**Task item**
What you return should be the full listing, exactly as given.

*** Block opens ***

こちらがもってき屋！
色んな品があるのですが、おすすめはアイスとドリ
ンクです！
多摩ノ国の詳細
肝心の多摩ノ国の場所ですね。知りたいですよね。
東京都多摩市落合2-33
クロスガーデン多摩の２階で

*** Block closes ***

**Task answer**
こちらがもってき屋！
色んな品があるのですが、おすすめはアイスとドリ
ンクです！
多摩ノ国の詳細
肝心の多摩ノ国の場所ですね。知りたいですよね。
東京都多摩市落合2-33
クロスガーデン多摩の２階で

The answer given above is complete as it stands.